**Work order**
Provide only the number of lines below in which the string "bottom" occurs.

○ ○ ○ ○

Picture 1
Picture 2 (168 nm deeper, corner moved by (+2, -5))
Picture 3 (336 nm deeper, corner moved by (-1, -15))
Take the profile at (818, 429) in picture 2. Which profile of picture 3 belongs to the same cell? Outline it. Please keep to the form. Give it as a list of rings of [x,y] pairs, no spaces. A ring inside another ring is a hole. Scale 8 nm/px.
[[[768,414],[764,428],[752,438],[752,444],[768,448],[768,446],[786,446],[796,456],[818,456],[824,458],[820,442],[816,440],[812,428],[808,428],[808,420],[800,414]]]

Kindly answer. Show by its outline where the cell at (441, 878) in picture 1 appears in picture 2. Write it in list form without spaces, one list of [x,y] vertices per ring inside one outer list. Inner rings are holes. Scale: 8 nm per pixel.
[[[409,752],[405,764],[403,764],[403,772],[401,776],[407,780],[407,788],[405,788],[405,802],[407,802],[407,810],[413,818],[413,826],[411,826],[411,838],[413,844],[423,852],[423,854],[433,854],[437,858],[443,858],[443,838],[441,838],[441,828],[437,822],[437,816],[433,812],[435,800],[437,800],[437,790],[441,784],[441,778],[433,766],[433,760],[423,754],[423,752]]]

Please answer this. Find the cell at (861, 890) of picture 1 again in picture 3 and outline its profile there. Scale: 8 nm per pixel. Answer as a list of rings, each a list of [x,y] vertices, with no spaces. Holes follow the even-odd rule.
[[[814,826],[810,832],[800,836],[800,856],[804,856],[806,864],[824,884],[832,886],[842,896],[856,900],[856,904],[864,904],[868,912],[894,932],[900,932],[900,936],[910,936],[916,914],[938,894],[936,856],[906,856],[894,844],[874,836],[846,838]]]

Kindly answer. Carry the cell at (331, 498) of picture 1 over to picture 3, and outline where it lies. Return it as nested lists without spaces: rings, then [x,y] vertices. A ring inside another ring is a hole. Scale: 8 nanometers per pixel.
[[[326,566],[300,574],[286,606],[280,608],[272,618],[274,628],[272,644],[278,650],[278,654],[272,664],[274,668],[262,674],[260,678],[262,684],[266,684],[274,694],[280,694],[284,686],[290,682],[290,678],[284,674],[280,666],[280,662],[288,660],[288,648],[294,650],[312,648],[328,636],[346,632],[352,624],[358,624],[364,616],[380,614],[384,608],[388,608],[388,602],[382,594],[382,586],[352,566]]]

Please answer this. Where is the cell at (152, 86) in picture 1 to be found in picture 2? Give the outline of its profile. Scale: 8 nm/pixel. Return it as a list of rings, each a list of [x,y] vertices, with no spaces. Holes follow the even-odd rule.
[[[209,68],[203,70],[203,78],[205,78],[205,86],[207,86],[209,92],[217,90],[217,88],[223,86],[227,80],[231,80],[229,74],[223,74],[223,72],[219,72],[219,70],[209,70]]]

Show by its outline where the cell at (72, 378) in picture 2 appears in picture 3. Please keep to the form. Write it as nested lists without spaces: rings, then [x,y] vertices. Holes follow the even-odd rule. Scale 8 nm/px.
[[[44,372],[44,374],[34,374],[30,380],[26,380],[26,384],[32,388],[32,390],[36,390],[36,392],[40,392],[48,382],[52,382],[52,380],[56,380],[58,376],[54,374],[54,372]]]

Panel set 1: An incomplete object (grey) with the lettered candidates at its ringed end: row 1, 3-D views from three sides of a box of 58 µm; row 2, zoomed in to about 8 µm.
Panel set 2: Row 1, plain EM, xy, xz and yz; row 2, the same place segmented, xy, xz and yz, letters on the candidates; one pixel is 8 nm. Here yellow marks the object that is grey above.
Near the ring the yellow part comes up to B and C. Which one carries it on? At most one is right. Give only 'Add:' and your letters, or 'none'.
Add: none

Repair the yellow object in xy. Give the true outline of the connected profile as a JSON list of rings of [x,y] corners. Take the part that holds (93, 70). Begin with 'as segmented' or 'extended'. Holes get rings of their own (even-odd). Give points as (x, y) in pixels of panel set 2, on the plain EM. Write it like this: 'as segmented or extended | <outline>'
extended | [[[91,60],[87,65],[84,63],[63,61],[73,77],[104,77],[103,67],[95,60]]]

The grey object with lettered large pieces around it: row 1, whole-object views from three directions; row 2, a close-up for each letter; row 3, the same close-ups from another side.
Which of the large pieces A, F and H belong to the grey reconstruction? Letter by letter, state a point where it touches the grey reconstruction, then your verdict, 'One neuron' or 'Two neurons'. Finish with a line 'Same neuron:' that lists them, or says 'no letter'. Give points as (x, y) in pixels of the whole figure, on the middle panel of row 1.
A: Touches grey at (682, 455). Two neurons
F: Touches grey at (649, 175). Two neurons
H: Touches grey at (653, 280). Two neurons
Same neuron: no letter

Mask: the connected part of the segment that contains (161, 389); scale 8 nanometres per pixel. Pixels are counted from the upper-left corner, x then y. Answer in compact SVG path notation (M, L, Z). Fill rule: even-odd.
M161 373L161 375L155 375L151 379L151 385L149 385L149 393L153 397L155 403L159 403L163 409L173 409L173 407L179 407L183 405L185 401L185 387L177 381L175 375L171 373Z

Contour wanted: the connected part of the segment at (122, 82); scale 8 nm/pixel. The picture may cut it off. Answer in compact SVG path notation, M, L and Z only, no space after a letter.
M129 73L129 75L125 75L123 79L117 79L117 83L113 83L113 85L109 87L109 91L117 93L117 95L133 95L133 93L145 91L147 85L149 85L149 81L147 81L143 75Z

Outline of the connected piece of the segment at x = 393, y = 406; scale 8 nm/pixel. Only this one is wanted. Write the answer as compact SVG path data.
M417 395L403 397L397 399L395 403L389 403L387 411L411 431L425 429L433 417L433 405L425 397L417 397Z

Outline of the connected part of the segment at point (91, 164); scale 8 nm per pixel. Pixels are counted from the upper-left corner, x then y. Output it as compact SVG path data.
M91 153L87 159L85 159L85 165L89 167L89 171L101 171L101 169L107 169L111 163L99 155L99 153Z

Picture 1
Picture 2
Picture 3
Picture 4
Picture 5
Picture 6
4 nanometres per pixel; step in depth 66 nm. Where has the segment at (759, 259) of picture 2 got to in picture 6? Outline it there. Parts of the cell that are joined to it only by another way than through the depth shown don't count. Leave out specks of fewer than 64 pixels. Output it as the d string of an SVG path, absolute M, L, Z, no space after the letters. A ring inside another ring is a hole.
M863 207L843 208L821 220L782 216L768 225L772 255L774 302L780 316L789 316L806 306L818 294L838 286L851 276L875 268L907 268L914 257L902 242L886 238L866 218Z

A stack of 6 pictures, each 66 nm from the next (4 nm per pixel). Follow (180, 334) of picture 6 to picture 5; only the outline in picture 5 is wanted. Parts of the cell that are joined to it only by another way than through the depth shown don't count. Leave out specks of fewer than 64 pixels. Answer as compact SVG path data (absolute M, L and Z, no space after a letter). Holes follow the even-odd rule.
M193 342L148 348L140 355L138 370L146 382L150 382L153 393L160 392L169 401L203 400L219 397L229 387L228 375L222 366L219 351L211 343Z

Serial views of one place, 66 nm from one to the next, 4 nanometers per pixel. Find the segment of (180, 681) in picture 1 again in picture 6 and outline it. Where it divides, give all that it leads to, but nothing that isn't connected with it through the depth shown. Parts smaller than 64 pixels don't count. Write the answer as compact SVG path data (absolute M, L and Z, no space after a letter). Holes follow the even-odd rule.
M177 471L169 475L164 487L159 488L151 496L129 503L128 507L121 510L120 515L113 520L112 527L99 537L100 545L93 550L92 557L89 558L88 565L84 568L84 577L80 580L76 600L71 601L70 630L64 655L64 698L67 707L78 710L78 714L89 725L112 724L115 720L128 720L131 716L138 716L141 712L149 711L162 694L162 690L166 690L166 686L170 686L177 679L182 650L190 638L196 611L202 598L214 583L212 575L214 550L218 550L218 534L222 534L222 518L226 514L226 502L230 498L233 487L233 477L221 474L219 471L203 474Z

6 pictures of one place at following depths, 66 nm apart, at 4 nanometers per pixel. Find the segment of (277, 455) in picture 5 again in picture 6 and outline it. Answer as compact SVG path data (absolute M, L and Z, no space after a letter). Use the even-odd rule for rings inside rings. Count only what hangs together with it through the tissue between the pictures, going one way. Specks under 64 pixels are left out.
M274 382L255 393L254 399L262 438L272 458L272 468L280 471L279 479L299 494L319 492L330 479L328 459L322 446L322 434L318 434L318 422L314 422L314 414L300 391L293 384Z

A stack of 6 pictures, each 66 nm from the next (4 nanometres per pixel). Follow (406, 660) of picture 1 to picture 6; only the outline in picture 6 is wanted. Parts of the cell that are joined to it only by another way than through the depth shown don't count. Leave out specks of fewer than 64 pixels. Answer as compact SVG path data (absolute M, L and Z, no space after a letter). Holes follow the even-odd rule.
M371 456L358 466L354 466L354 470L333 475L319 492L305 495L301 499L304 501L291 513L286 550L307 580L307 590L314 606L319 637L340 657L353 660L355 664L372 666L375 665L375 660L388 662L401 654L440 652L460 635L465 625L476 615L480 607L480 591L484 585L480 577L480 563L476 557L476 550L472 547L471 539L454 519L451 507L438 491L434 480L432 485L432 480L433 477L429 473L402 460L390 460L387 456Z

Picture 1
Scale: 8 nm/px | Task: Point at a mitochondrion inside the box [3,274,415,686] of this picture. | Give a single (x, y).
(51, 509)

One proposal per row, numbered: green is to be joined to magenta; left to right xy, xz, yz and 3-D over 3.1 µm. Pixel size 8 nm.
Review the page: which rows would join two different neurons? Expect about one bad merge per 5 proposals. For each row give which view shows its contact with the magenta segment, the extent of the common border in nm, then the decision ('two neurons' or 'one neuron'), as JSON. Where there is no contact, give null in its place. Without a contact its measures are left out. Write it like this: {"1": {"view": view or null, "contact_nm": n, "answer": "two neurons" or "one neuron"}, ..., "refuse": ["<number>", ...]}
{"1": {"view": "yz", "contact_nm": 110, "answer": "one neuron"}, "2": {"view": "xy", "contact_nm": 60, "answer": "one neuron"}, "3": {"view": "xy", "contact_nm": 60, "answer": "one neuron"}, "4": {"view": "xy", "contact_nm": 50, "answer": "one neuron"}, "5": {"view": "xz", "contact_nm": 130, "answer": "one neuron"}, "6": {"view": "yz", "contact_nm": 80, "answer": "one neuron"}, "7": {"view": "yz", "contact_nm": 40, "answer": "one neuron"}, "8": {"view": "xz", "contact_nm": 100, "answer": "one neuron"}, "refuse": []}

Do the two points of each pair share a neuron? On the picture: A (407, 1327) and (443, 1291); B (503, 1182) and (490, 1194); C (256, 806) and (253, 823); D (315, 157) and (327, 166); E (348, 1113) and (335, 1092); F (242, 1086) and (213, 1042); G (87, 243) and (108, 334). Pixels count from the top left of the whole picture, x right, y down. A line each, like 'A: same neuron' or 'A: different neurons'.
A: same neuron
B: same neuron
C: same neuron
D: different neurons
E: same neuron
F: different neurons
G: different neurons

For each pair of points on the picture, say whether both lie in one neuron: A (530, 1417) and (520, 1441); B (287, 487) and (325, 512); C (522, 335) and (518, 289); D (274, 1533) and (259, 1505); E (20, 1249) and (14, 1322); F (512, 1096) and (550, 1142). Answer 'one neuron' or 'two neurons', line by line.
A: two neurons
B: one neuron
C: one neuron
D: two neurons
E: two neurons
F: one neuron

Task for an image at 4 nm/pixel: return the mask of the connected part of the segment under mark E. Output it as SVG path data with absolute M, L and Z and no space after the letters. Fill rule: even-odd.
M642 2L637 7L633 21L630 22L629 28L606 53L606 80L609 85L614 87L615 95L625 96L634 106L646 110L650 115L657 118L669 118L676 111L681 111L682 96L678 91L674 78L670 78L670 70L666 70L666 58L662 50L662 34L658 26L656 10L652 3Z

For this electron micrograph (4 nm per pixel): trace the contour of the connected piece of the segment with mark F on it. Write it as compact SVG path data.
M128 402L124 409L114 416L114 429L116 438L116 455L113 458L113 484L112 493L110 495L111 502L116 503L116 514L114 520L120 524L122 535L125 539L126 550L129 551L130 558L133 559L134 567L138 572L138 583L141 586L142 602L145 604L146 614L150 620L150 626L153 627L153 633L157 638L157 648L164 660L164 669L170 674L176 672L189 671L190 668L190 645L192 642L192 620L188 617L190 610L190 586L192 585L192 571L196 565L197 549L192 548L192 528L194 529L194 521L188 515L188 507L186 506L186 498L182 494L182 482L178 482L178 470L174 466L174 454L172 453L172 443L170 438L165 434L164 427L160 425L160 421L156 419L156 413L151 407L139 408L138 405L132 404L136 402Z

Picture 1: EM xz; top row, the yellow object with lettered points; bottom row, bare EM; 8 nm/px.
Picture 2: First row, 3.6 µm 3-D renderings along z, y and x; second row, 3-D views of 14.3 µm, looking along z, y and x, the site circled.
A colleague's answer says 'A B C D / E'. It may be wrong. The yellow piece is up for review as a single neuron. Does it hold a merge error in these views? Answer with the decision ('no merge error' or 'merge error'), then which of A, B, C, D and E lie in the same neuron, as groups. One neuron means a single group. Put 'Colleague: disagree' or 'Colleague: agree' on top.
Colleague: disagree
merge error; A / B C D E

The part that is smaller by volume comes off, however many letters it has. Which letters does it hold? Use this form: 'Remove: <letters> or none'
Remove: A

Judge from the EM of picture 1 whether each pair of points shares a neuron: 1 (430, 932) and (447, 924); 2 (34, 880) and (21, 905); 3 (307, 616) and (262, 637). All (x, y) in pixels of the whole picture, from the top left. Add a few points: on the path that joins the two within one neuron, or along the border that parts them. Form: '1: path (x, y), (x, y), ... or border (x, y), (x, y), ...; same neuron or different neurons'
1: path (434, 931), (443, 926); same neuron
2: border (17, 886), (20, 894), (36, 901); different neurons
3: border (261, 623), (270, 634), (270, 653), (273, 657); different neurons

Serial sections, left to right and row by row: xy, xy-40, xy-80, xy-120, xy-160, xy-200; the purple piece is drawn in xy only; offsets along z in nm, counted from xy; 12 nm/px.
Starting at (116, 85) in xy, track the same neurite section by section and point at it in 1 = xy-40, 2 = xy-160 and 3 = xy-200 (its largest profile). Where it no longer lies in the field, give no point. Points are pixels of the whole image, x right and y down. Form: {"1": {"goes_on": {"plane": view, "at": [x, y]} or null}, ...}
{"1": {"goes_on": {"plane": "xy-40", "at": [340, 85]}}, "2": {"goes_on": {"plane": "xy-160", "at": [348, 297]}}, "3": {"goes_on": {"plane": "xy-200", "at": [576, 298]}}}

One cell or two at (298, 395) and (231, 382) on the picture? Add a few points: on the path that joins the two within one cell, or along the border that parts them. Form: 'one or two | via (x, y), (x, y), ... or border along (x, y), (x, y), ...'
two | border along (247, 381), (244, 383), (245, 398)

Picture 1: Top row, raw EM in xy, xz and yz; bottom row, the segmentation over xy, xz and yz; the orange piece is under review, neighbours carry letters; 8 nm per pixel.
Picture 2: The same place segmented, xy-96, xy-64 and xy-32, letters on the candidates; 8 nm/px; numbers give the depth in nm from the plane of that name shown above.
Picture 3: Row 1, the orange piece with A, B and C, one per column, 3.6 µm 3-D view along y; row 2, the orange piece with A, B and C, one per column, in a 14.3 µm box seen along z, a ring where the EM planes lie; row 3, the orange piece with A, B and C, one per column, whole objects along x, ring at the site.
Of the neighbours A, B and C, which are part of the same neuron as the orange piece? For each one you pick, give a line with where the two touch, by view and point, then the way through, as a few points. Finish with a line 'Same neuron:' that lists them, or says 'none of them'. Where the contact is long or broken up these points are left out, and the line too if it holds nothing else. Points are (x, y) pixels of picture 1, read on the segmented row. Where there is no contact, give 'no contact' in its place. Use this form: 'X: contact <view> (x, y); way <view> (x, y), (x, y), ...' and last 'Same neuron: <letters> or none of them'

○ ○ ○ ○

**Answer area**
2